Mübarek Ramazan ayının ortasına geldik, okumalarım sırasında Abdullah bin Mübarek'in Hac'dan dönerken karşılaştığını söylediği tarihi bir şahsiyete rastladım.
Abdullah bin Mübarek şöyle diyor: Hac yolunda bir ağacın gövdesine dayanmış oturan ve sadece Kuran’dan ayetler ile konuşan yaşlı bir Arap kadın ile karşılaştım. Ona “Allah'ın selamı, rahmeti ve bereketi üzerine olsun” dedim o da “Rabb-ı Rahiminizden size selam olsun” diye karşılık verdi. “Burada ne yapıyorsun?” diye sordum “Şüphesiz Allah kimleri saptırırsa, onlara yol gösterici bulunmaz” diye cevap verdi. Ona gideceği yeri sordum o da şöyle dedi: “Bir kısım ayetlerimizi kendisine göstermek için, kulunu bir gece Mescid-i Haram'dan, çevresini bereketlendirdiğimiz Mescid-i Aksa'ya götüren O (Allah) yücedir.” Ona “Burada ne kadar kaldın?” diye sordum “Üç gün üç gece” diye cevap verdi. Ona tekrar sordum: “Yemeğin nerede?” dedi ki:”Beni yediren de, içiren de O'dur.” Bunun üzerine “abdest için suyu nereden buluyorsun” diye sordum. “Su bulamadığınız takdirde temiz toprakla teyemmüm edin” dedi. Azığımdan ikram ettiğimde, "O halde akşama kadar oruç tut" dedi. Ben de onu uyardım: “Ramazan ayında değiliz?” Dedi ki: “Kim gönülden iyilik yaparsa bilsin ki, Allah, iyiliklerin karşılığını veren ve her şeyi bilendir.” Ben de ona “Yolculukta oruç tutmamak caizdir?” dedim. Dedi ki: “Fakat bilseniz oruç tutmanız, sizin için daha hayırlıdır." Ben de ona: "Benim lehçemle konuş" dedim. O da şöyle dedi: Şimdi siz, içinizden birini şu gümüş paranızla şehre gönderin. Şehrin hangi esnafları-insanları haram karışmamış, ucuz ve temiz gıdalar satıyorsa baksın, kontrol etsin. Ondan size erzak getirsin.” Yemeği getirdiklerinde de kadın İbnü'l-Mübarek'e: “Geçirdiğiniz dünya günlerinde işlediğiniz güzel amellerinize karşılık afiyetle gönül rahatlığıyla yiyiniz içiniz” demiş ve bu keyifli sohbet burada sona ermiş.

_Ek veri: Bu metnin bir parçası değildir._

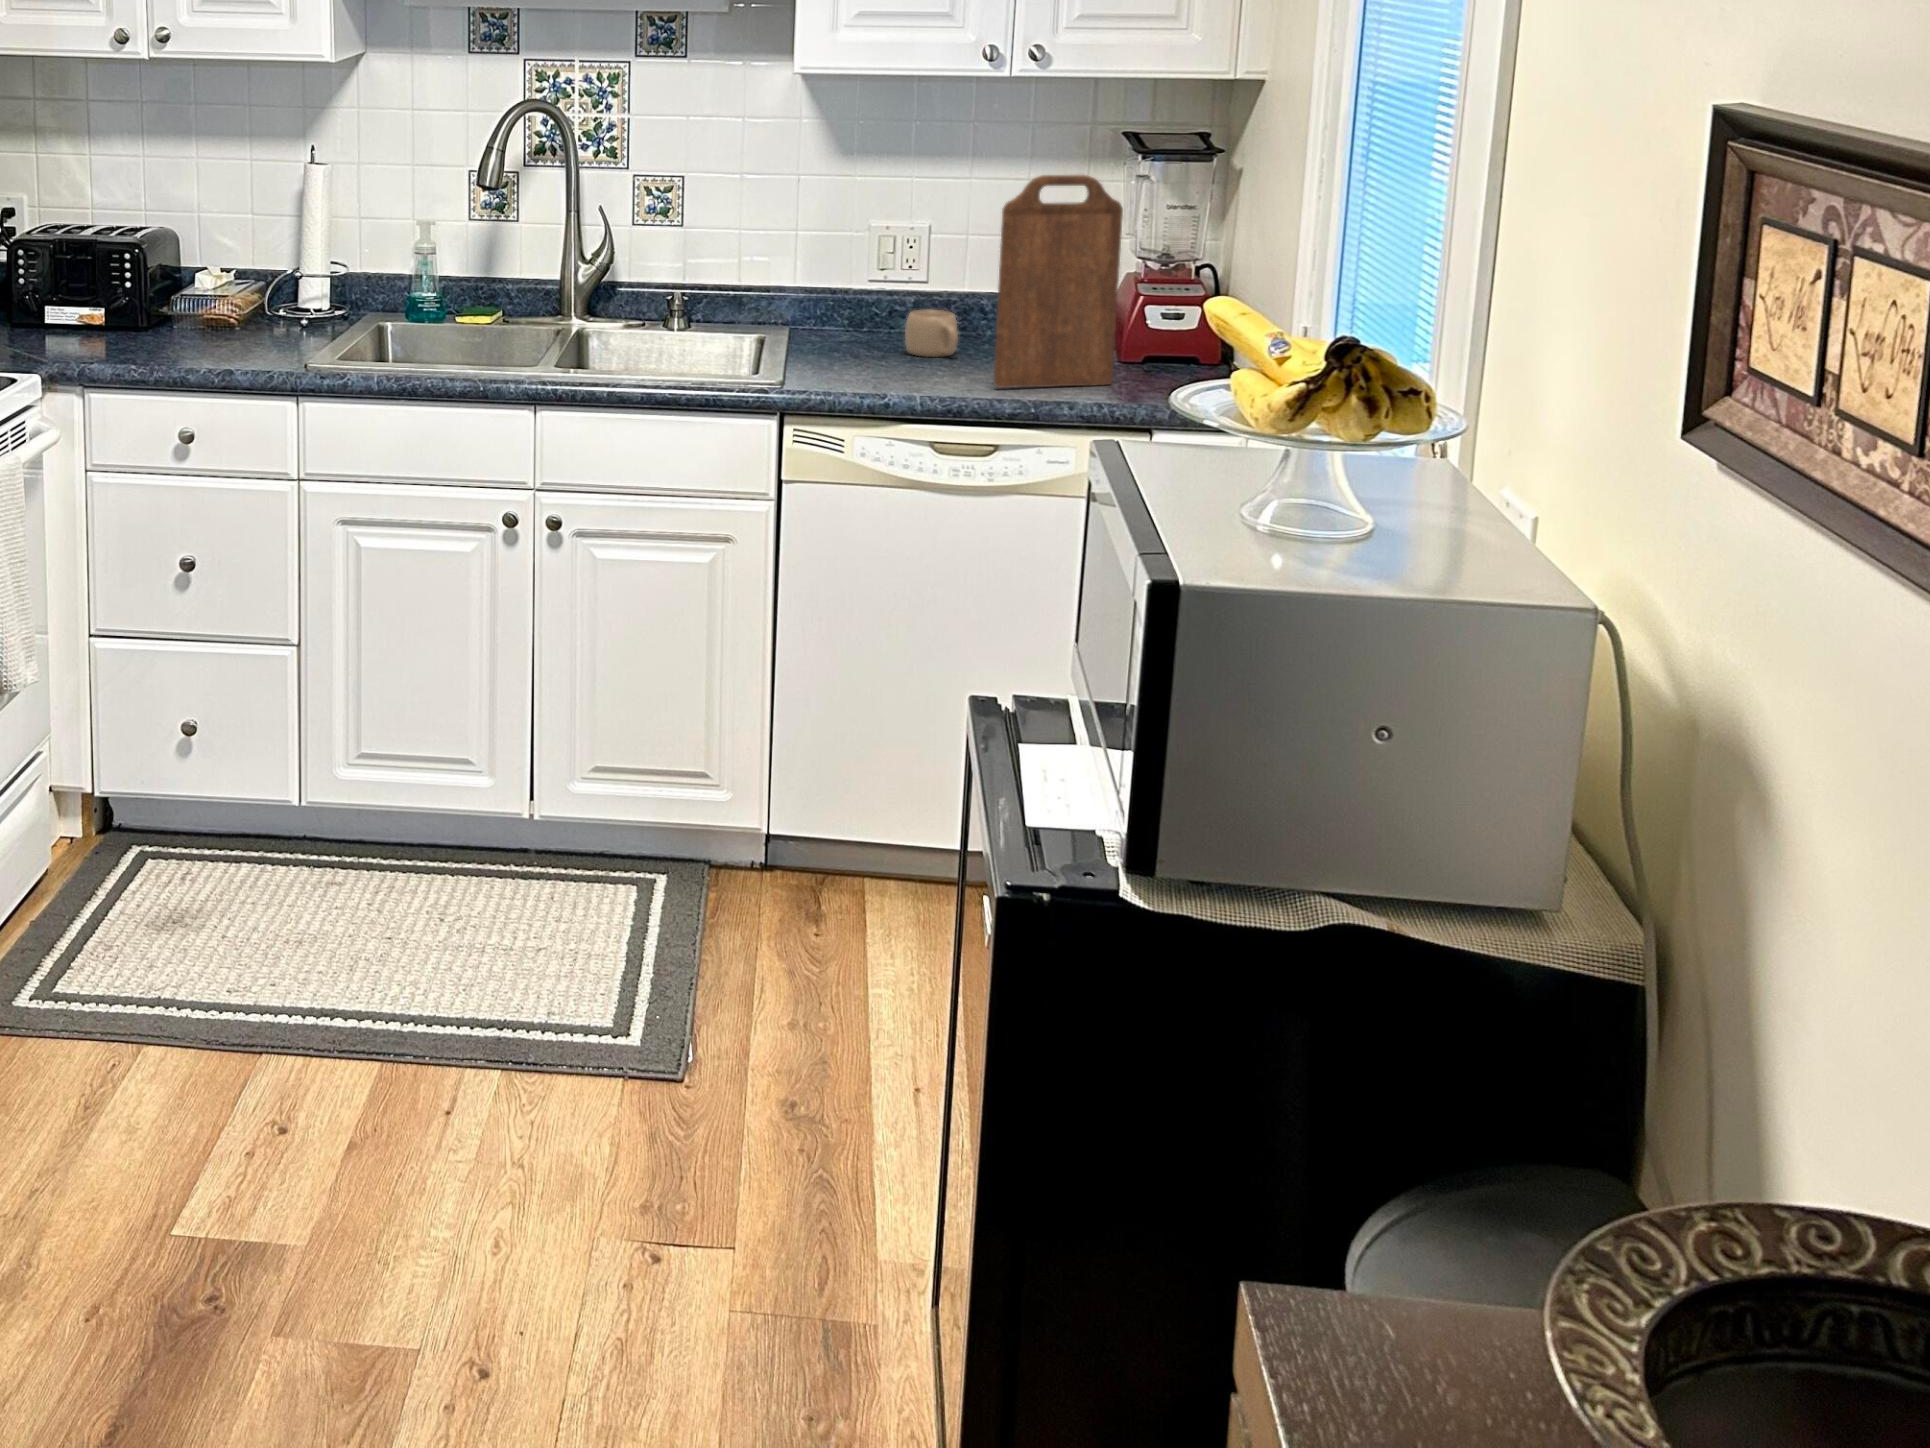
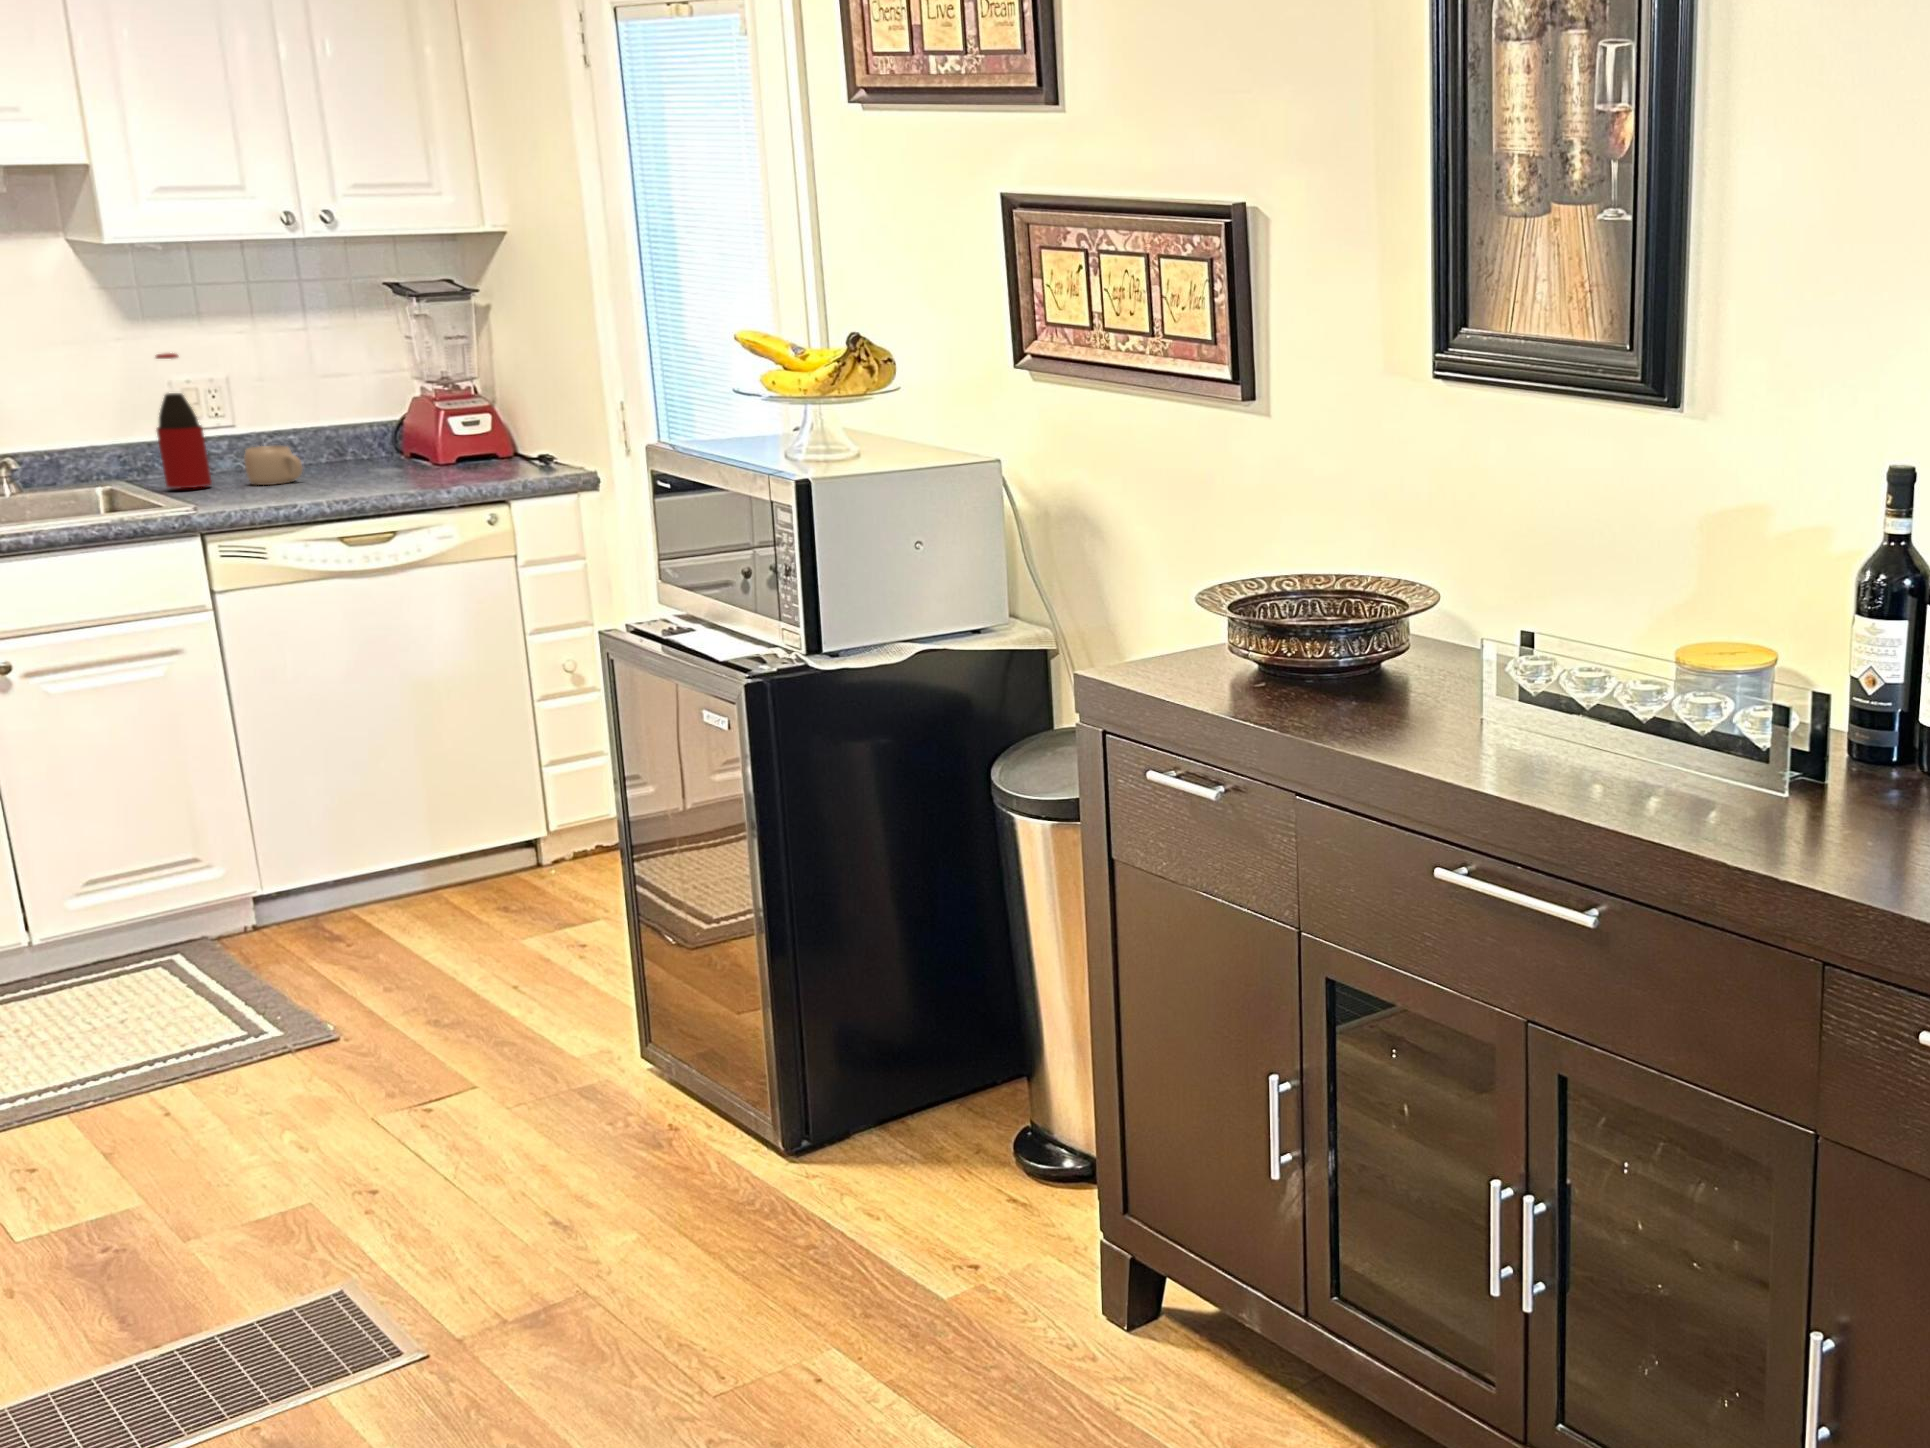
cutting board: present [994,175,1123,388] -> none [358,310,467,488]
bottle: none [831,196,878,350] -> present [156,353,212,488]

Ancak İbnü’l Mübarek onu bırakıp gitmemiş, aksine onu çocuklarının yanına ulaştırarak iyiliğini tamamlamış, onlar da çok mutlu olmuşlar, ona teşekkür edip ikramlarda bulunmuşlar. Çocuklarından salih annelerinin şimdiye kadar 40 yıldan fazla bir süredir sadece Kuran-ı Kerim ayetleri ile konuştuğunu öğrenmiş.
Bu ne güzel ve iyi bir kadın, Allah'a yemin ederim ki ben İbnü’l Mübarek'in yanında olsaydım, takdir ve hürmet ile ellerini öperdim. Bu takdir ve hürmetim de şimdi size o (salih) yaşlı kadın ile (felaket) bir Amerikalı kadın arasındaki büyük farkı anlatmaya sevk ediyor. Bu kadının tutumu, Amerikalı kadınların iş ve siyaset dünyasında artan otoritesine işaret ediyor. ABD Temsilciler Meclisi üyesi Box Hayes, Kamu Mezarlıkları Dairesi'ne gelen Brokenlı bir kadının hikâyesini anlatıyor. Kadın “Burada gömülü olmasına rağmen eşimin mezarını bulamıyorum” demiş. Müdür “Eşinizin adı neydi?” diye sormuş. Kadın “Thomas Jackson” diye cevap vermiş. Müdür dönüp kayıtlarına bakmış sonra da “Hanımefendi, kayıtlarımızda Thomas Jackson ismi yok sadece Elizabeth Jackson adı kayıtlı” demiş. Kadın “İşte o eşimin mezarı. Her şey benim adıma kayıtlı, mezar dahil” diye karşılık vermiş. Yani adamın mezarında bile söz hakkı yokmuş.
Bunun karşısında sadece Alemlerin Rabbi olan Allah’a şükürler olsun diyebilirim.